◆ **Dataset entries**
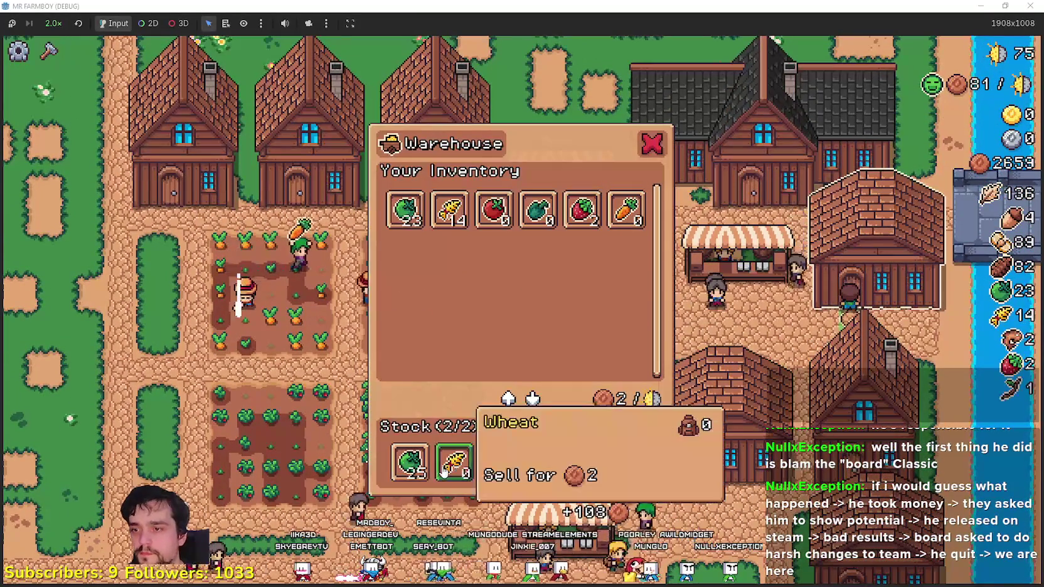
left_click(605, 377)
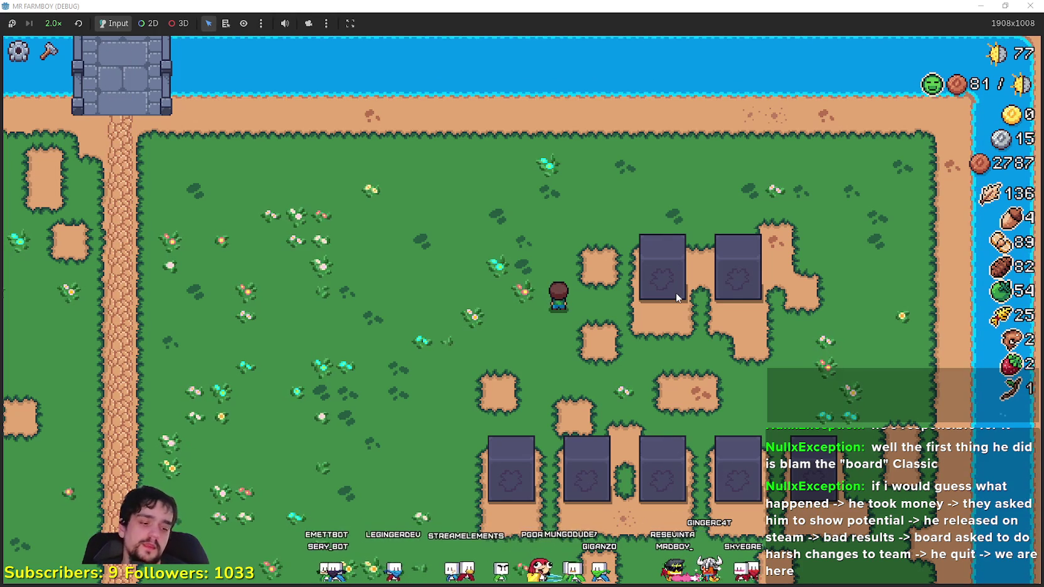
- Walk the farmer to the grey plot and select the Grass Tile from crafting
key("d")
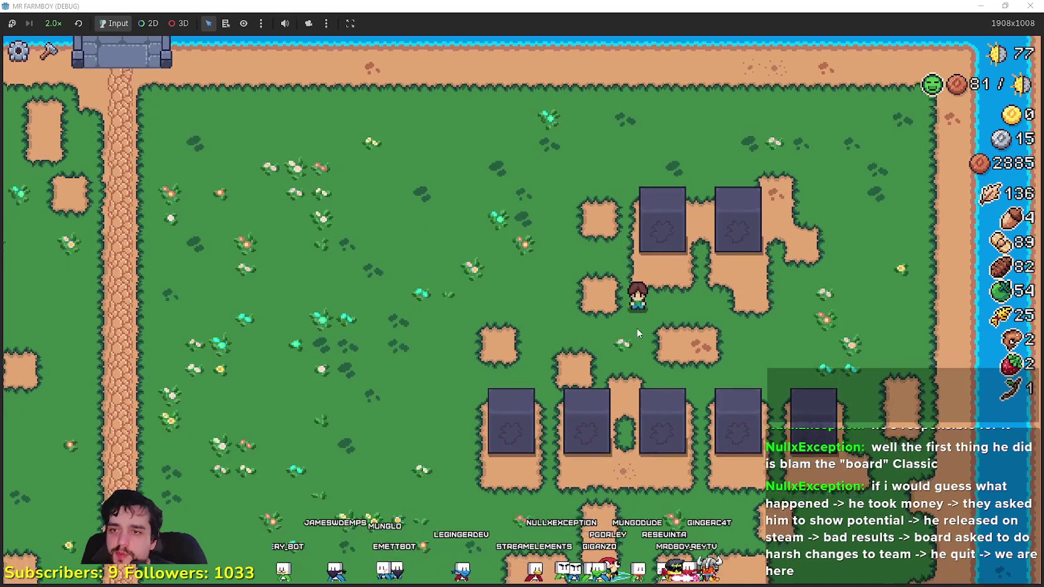
key("s")
key("c")
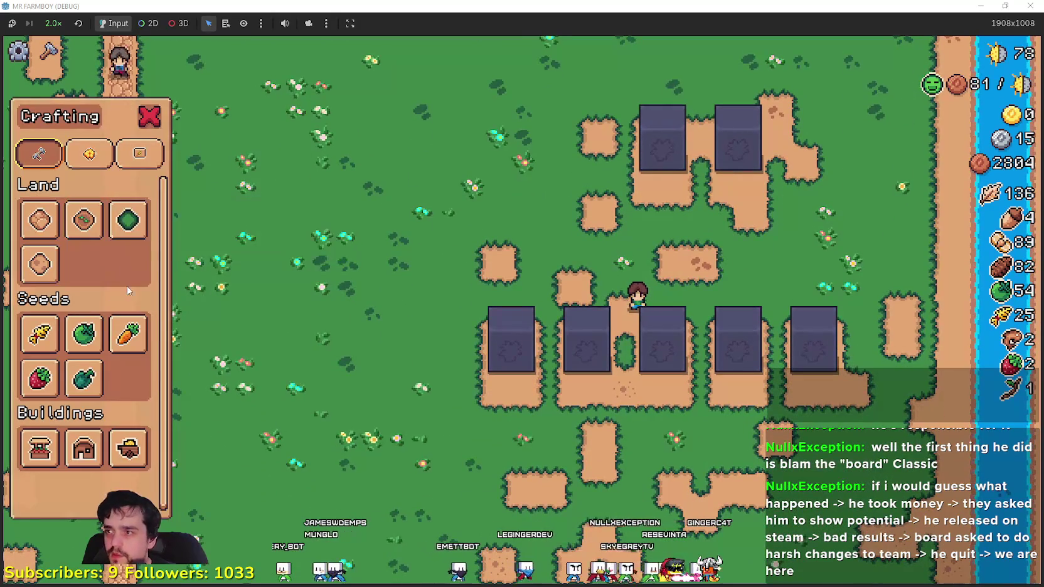
left_click(128, 220)
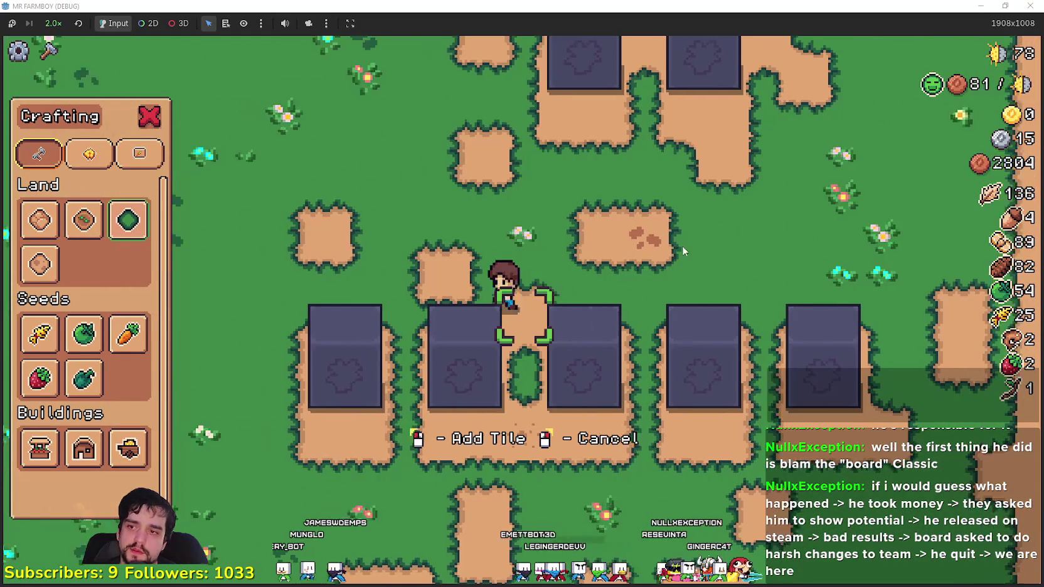
- Walk the farmer past the grey plots toward the T-shaped dirt patch
key("s")
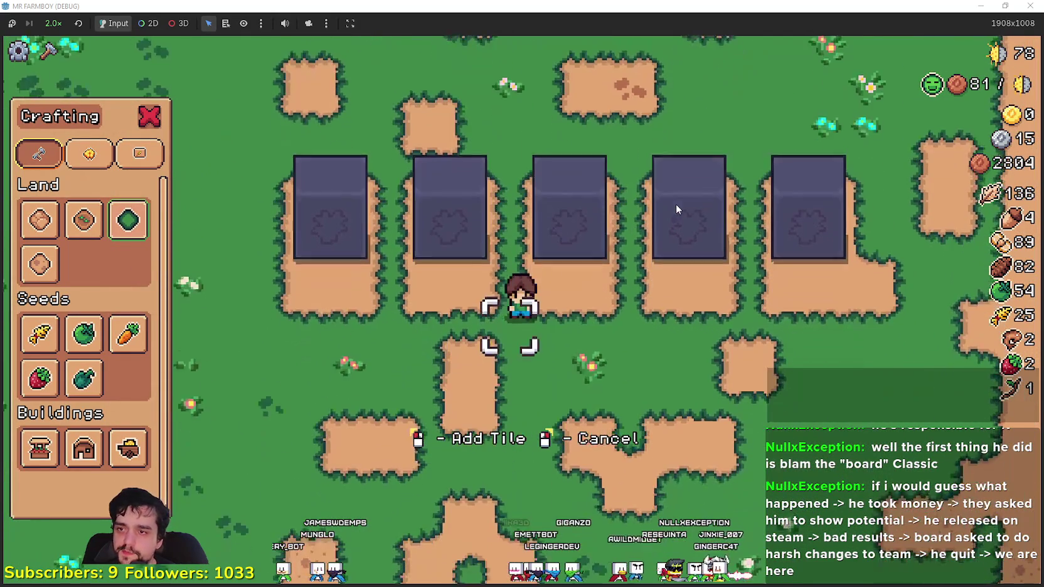
key("d")
key("w")
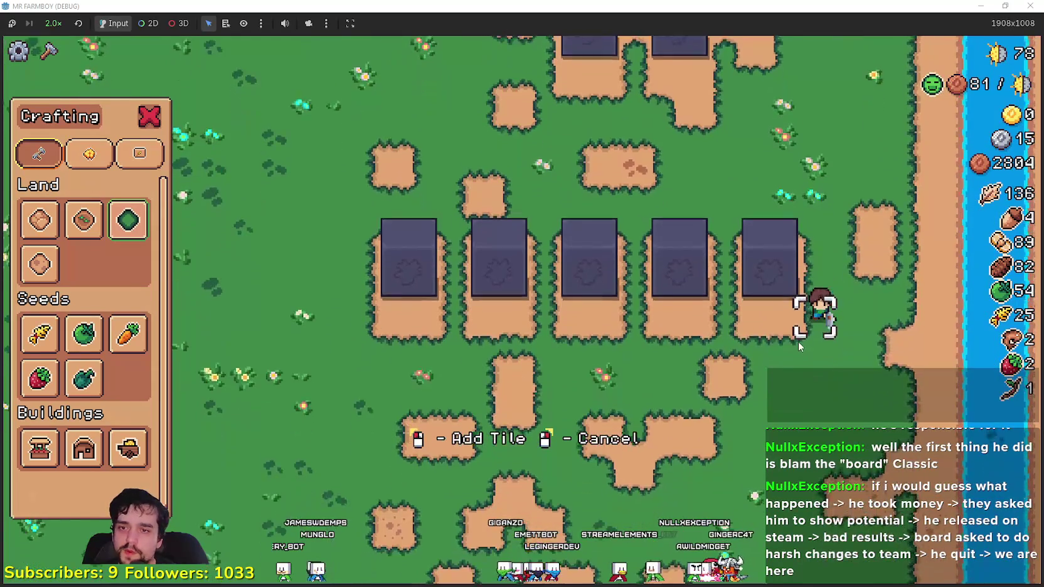
key("s")
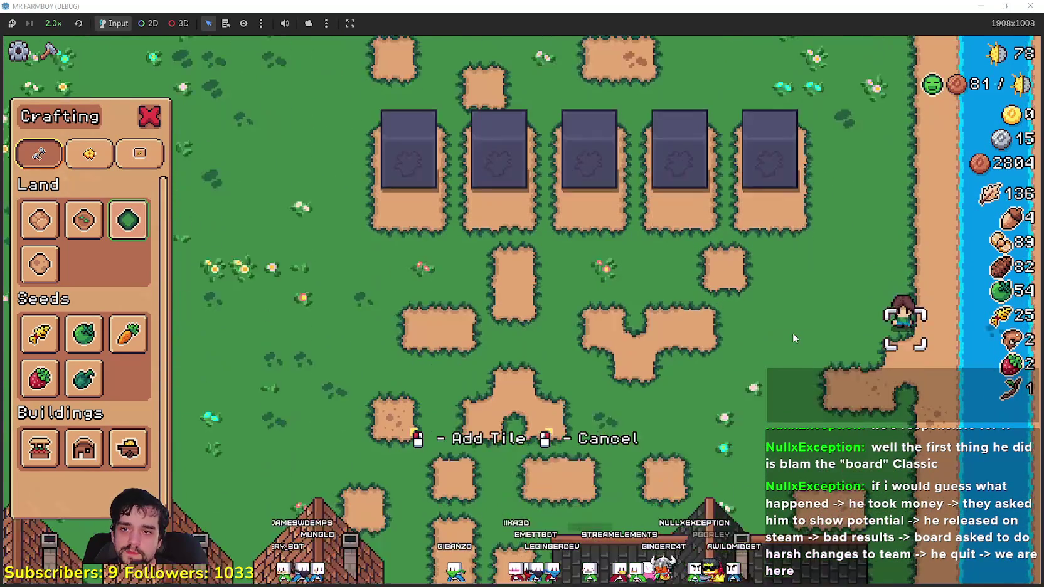
key("s")
key("a")
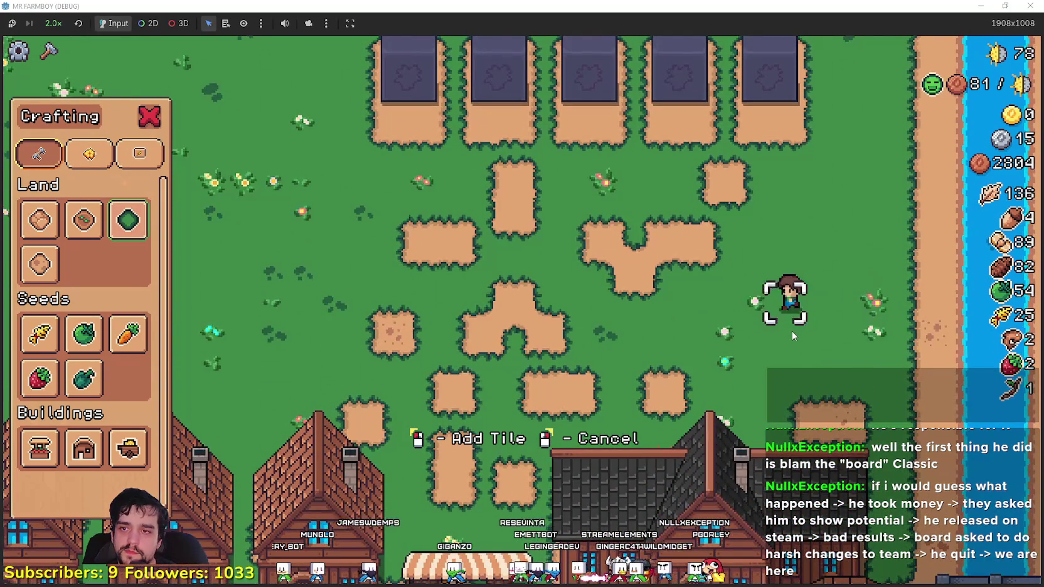
key("w")
- Cover the T-shaped dirt patch and the small dirt plots with grass tiles
key("a")
key("d")
key("s")
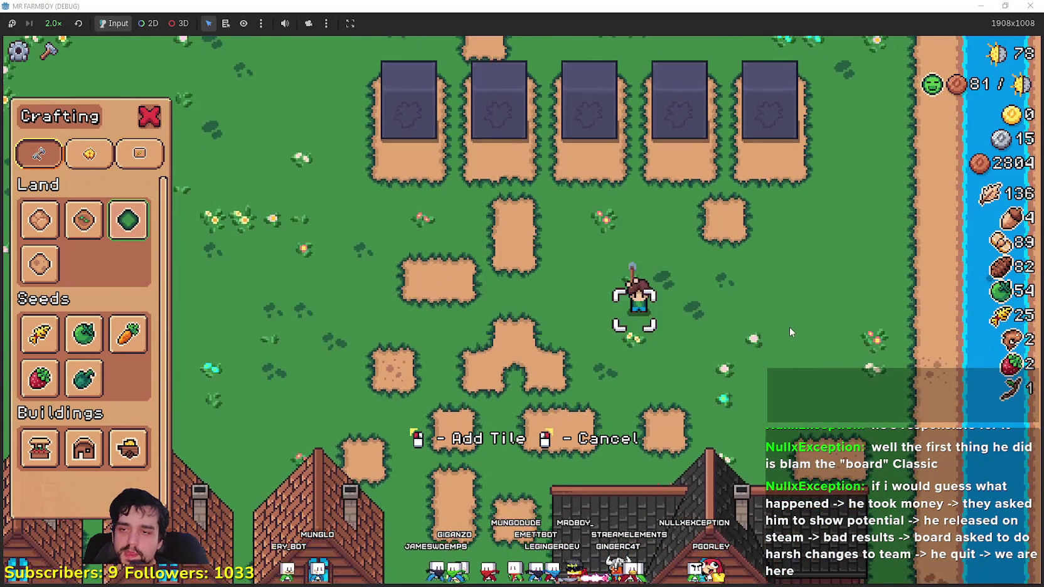
key("w")
key("d")
key("w")
key("a")
key("s")
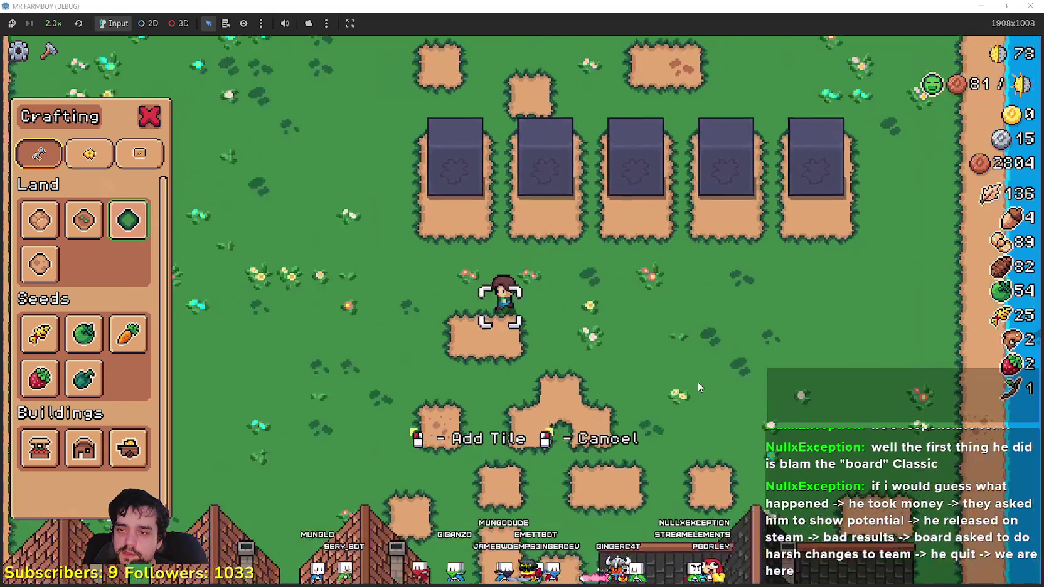
- Walk the farmer down toward the houses, then over to the far right
key("s")
key("a")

◆ **WORK INSTRUCTIONS**
Please state how many lines in the entries above include the word "farmer", giving only the number.

◆ **TASK ANSWER**
3